La cuestión es que nada de lo que él hace es fruto de la casualidad. Por mucho que ella crea que puede ocultarle algo, nada se escapa a la paciente observación de esos brillantes zafiros que son sus ojos. La cuestión es que no necesita que ella conteste a su pregunta. Ya sabe la respuesta. Pero está cansado. Cansado de esperar algo que parece no llegar nunca.
—Deberíamos sentarnos a hablar —responde ella para coger aliento. Como si en el aire flotara la valentía y ella necesitara una buena dosis. Se acerca a una de las sillas del comedor y le señala una a él para que se siente a su lado.
—Creo que soy el único tío en la faz de la tierra que se alegra de oír esas palabras de boca de su novia —comenta serio.
No se sienta en la silla señalada, sino al otro lado de la mesa. Lejos de ella. Como si tuviera miedo a ser encantado por esa sirena si se acerca mucho. Básicamente esa ha sido la razón de su paciencia. De su falta de insistencia. Del excesivo espacio. Está enamorado de ella.
Máxima lo observa. El hecho de que no quiera estar cerca de ella la quiebra. Siente que está jugando con fuego. Que está poniendo en peligro todo lo que tiene. Que un día tensará la cuerda que la une a él más de lo debido y se romperá. Dejándola hundida para el resto de su vida. Los secretos y las mentiras siempre terminan por salir a la luz. Y cuando eso ocurra, está convencida de que él la abandonará.
Entonces mira esos ojos. Y se transporta al pasado. Al primer día que los vio. Ese océano que la atrapó entre sus aguas en calma y en el cual no ha querido dejar de nadar jamás. Quiere ser sincera. Quiere abrirse a él y mostrarse tal y como es.
—Yo... —comienza con la voz temblorosa. No sabe ni por dónde empezar—, fui a AusTech —admite al fin, sin ser capaz de pronunciar el nombre de la persona a quien realmente fue a ver.

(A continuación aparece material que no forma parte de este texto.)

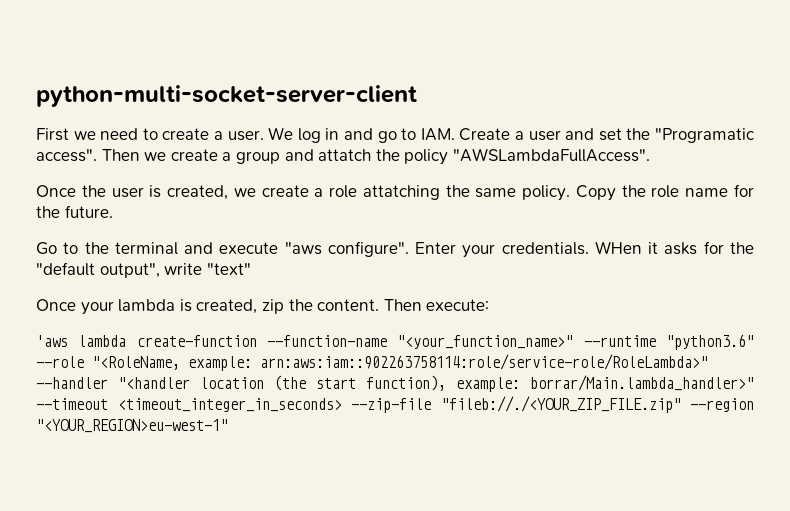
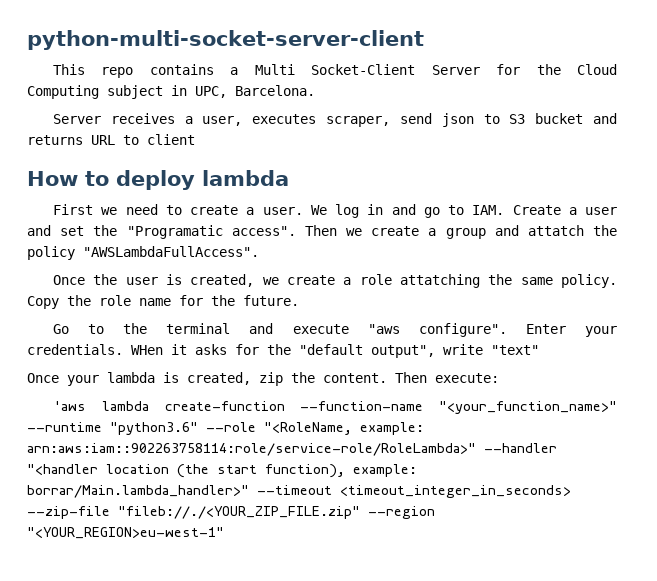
(417, 96) none -> [53,64,618,78] [27,85,315,99] [53,113,617,127] [27,134,195,145] [27,170,289,190] // This repo contains a Multi Socket-Client Server for the Cloud Computing subject in UPC, Barcelona. // Server receives a user, executes scraper, send json to S3 bucket and returns URL to client // How to deploy lambda

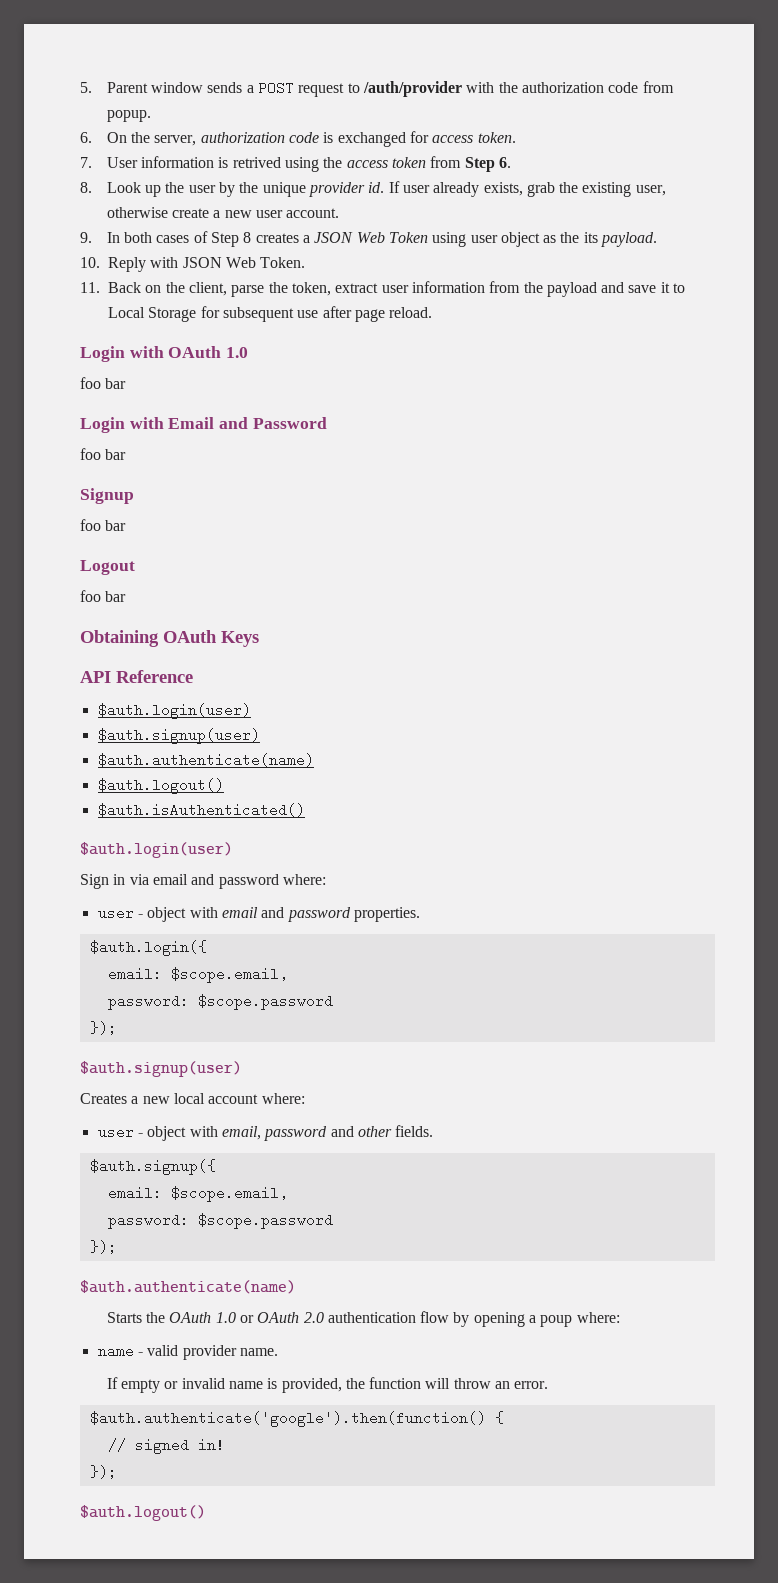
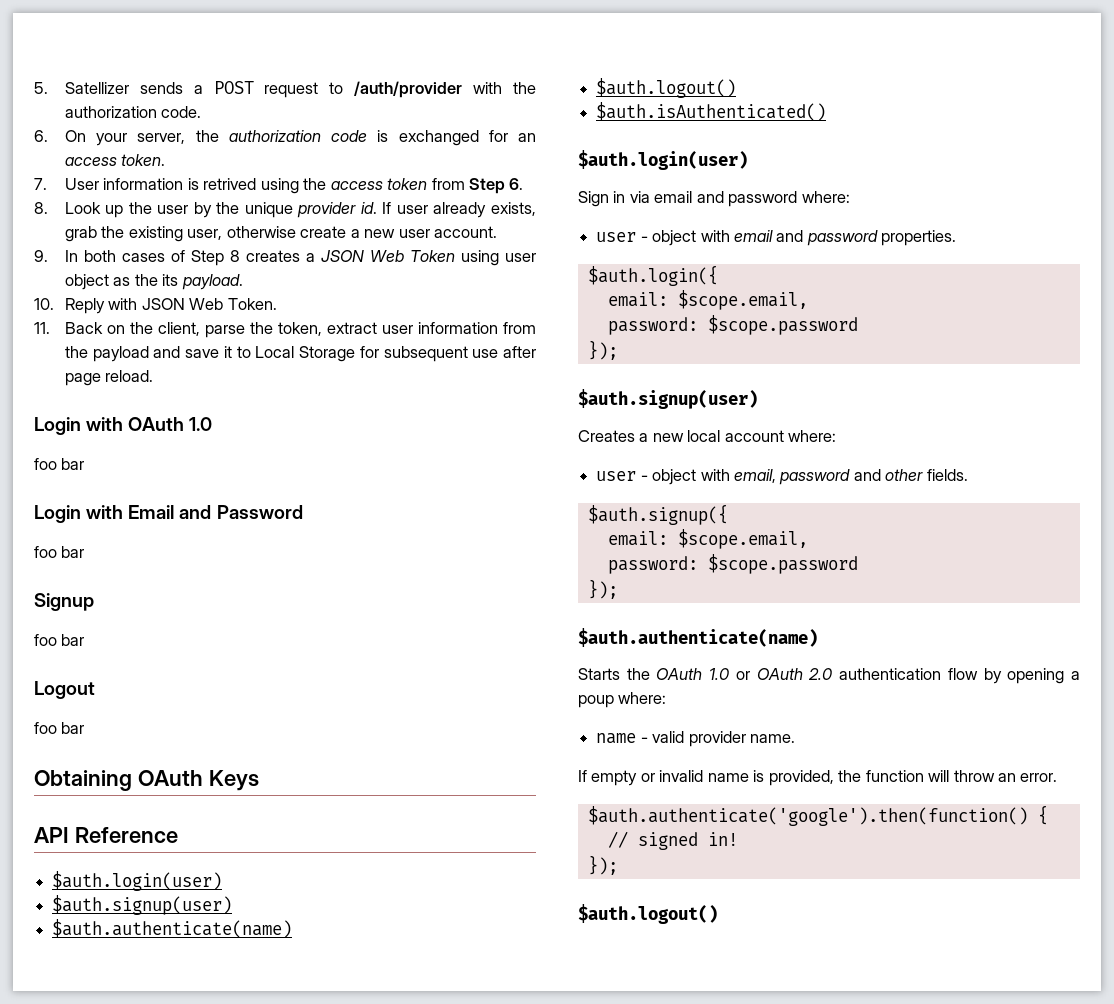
[106,82,204,93] Parent window -> [64,82,129,94] Satellizer
[608,81,674,93] [106,110,151,122] code from popup. -> [161,106,202,118] code.
[131,132,197,146] the server, -> [96,130,219,146] your server, the
(429, 137) none -> [518,133,536,142] an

La expresión de Travis apenas varía. Su cuerpo permanece en la misma postura. Sin moverse ni un ápice. Pero hay algo que no puede controlar. Su mirada. Esa que tan estudiada tiene Máxima. Algo en sus ojos se ensombrece casi imperceptiblemente. Lo suficiente para que Máxima sepa qué significa. Decepción.
—¿Por qué? —pregunta en voz muy baja y contenida.
He ahí el quid de la cuestión. Esa pregunta era la verdaderamente importante. La adecuada. La puerta a su secreto más oculto. La caja de pandora. Responder a esa pregunta significaría soltarlo todo. Dejar salir de las tinieblas todas las sombras que tanto tiempo llevaba intentando ocultar. Hablar de su pasado. De su padre. De su madre...
Vuelve a respirar profundo. Está cansada de fingir por miedo. Básicamente está cansada de tener miedo. De todo. De todos. Del dolor. Del sufrimiento. De mentir. Y también de dejar de hacerlo. Porque esa es su naturaleza. Porque así ha sido siempre su vida. Una mentira. Porque así es ella. Una mentirosa. Y una cobarde. Y por eso, no puede hacerlo. No puede contarle la verdad. No puede enfrentarse al abandono de nuevo. Porque la realidad de sus actos pasados la superan. Porque pensar en que los ojos que tanto adora la miren con desprecio la aterra. Porque, quien es un mentiroso, lo es para siempre.